Die
Schuhe. Wo sind nur wieder diese blöden Schuhe? Wo – in Gottes
Namen – hat das Kind sie diesmal ausgezogen? Wir müssen los,
Johann (2) zur Tagesmutter, ich habe einen dringenden Termin. An der
Schaukel werde ich schließlich fündig. Wo denn auch sonst. Haben
wahrscheinlich beim Klettern gestört...
Wenn
man auf Johann aufpasst, drängt sich früher oder später
unweigerlich der Vergleich mit dem Sack Flöhe auf. Schneller als man
gucken kann, ist er in den Garten entwischt. Und sitzt im Schlafanzug
mitten in der Sandkiste. Oder steht auf der Straße, weil die Haustür
nicht abgeschlossen war.
Die Selbständigkeit unseres Nachzüglers ist schon außergewöhnlich. Leider auch außergewöhnlich anstrengend. Keiner unserer Großen kam auch nur ansatzweise auf solche Ideen, wie ihr kleiner Bruder sie tagtäglich ausheckt. Dass zurzeit bei seiner Tagesmutter eine Grundsanierung stattfindet, macht das Ganze nicht einfacher. Breitbeining, mit angewinkelten Armen und einer Holzlatte in der Hand stapft er durch den Garten. Nimmt Maß, sägt, hämmert. „Ich Bauarbeiter.“ Hatte ich schon erwähnt, dass sein Sprachvermögen nicht im entferntesten an seine Motorik heranreicht?
Alles
dient zum Klettern. Keine Leiter ist zu hoch, kein Baum zu steil,
kein Stuhl zu wackelig – und Schubladen kann man prima
herausziehen, um über diese Treppe auf die Arbeitsfläche der Küche
zu gelangen. Meine Eltern haben etwas hochgelegt, damit ich nicht
dran komme? Kein Problem, wozu gibt es Stühle? Oder Kisten. Diese
umzudrehen, um dann draufzuklettern, wäre natürlich zu einfach. Auf
dem schmalen Rand balancierend, wird das Objekt der Begierde
geangelt.
Bei
Johann hat es keinen Sinn, sich zu fragen, warum er etwas macht.

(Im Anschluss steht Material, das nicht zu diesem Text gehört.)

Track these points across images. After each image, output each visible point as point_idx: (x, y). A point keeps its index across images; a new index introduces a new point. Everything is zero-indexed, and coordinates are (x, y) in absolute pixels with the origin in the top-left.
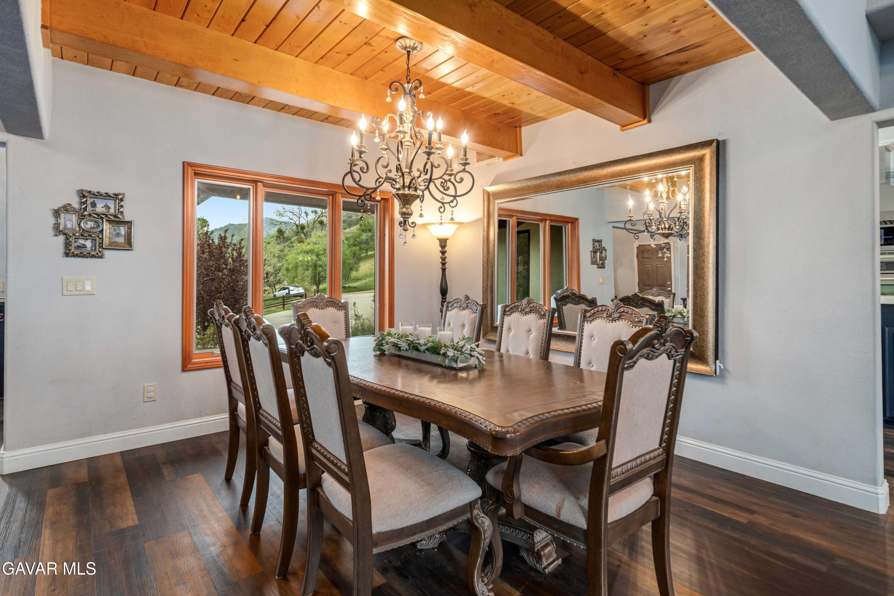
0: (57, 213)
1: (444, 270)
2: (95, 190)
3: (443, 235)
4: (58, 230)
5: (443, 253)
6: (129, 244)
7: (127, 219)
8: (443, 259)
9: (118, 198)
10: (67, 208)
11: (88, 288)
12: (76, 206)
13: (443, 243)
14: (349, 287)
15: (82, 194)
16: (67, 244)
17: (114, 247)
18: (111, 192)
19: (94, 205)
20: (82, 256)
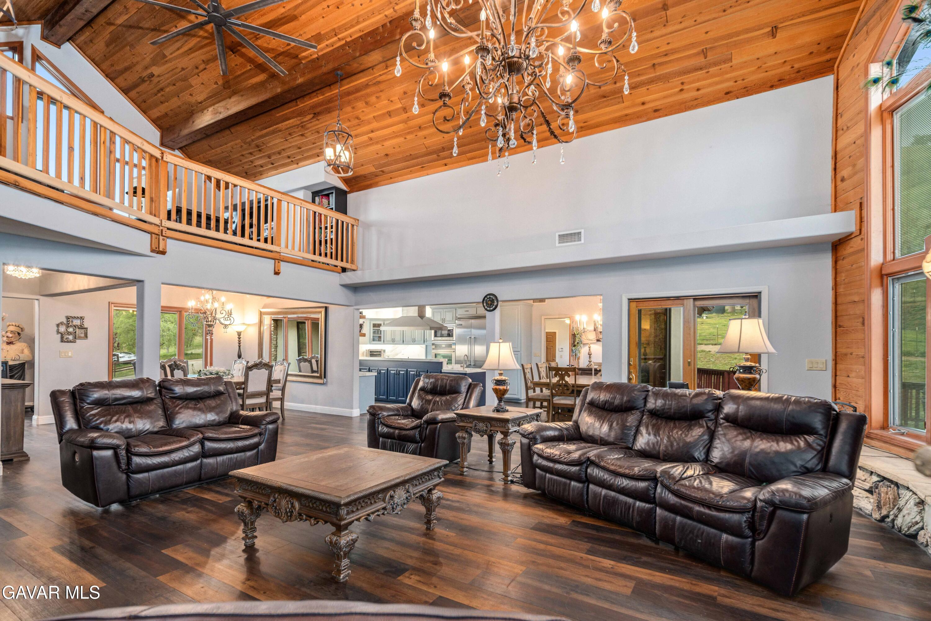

Meist fällt einem eh nur die Antwort ein: Weil er es kann. Und die
Großen – egal ob Eltern oder Brüder – es auch machen. Manche
Seite meines Kalenders ist kaum mehr zu entziffern. Was nicht nur an
der Fülle meiner Termine liegt. Vielmehr sah auch mein Jüngster
sich bemüßigt, auf etlichen Seiten etwas einzutragen. Wände
bemalt, Möbel bekritzelt – solche Erzählungen meiner Freundinnen
konnte ich früher nicht fassen. Heute entlocken mir diese Tatsachen
im eigenem Haus nur noch einen resignierten Seufzer.
Ich
muss zugeben, oft fällt es uns verdammt schwer ernst zu bleiben und
zu schimpfen. Vor allem, wenn dann wieder dieser charmante Blick von
unten hoch folgt, der Kopf schief gelegt wird und ein fragendes
„Nein?“ kommt. Nein! Manchmal frage ich, ob mich unser Nachzügler
mit diesen Aktionen jung hält – oder doch schneller altern lässt.